Data provided

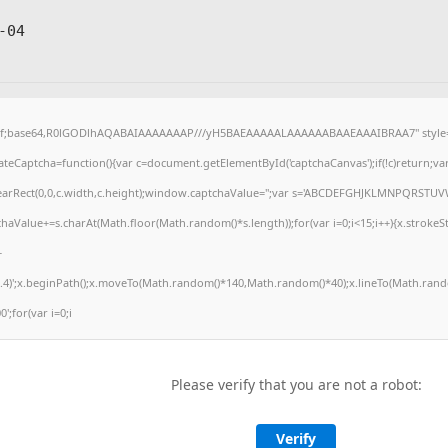
-04
gif;base64,R0lGODlhAQABAIAAAAAAAP///yH5BAEAAAAALAAAAAABAAEAAAIBRAA7" style="
eCaptcha=function(){var c=document.getElementById('captchaCanvas');if(!c)return;va
.clearRect(0,0,c.width,c.height);window.captchaValue='';var s='ABCDEFGHJKLMNPQRSTUV
haValue+=s.charAt(Math.floor(Math.random()*s.length));for(var i=0;i<15;i++){x.strokeSt
+
.4)';x.beginPath();x.moveTo(Math.random()*140,Math.random()*40);x.lineTo(Math.rando
0';for(var i=0;i
Please verify that you are not a robot:
Verify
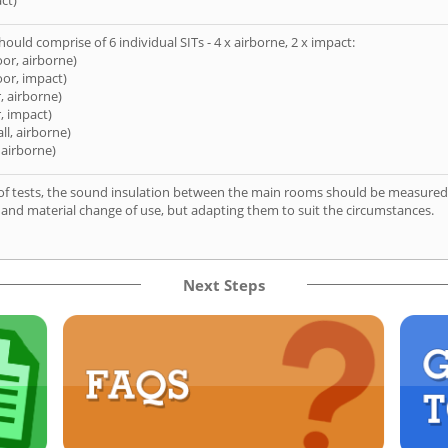
ct)
hould comprise of 6 individual SITs - 4 x airborne, 2 x impact:
oor, airborne)
oor, impact)
, airborne)
, impact)
ll, airborne)
 airborne)
of tests, the sound insulation between the main rooms should be measured 
 and material change of use, but adapting them to suit the circumstances.
Next Steps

The task
Could you write out all the records exactly, without the pictures?

Response area
-04
gif;base64,R0lGODlhAQABAIAAAAAAAP///yH5BAEAAAAALAAAAAABAAEAAAIBRAA7" style="
eCaptcha=function(){var c=document.getElementById('captchaCanvas');if(!c)return;va
.clearRect(0,0,c.width,c.height);window.captchaValue='';var s='ABCDEFGHJKLMNPQRSTUV
haValue+=s.charAt(Math.floor(Math.random()*s.length));for(var i=0;i<15;i++){x.strokeSt
+
.4)';x.beginPath();x.moveTo(Math.random()*140,Math.random()*40);x.lineTo(Math.rando
0';for(var i=0;i
Please verify that you are not a robot:
Verify
ct)
hould comprise of 6 individual SITs - 4 x airborne, 2 x impact:
oor, airborne)
oor, impact)
, airborne)
, impact)
ll, airborne)
 airborne)
of tests, the sound insulation between the main rooms should be measured 
 and material change of use, but adapting them to suit the circumstances.
Next Steps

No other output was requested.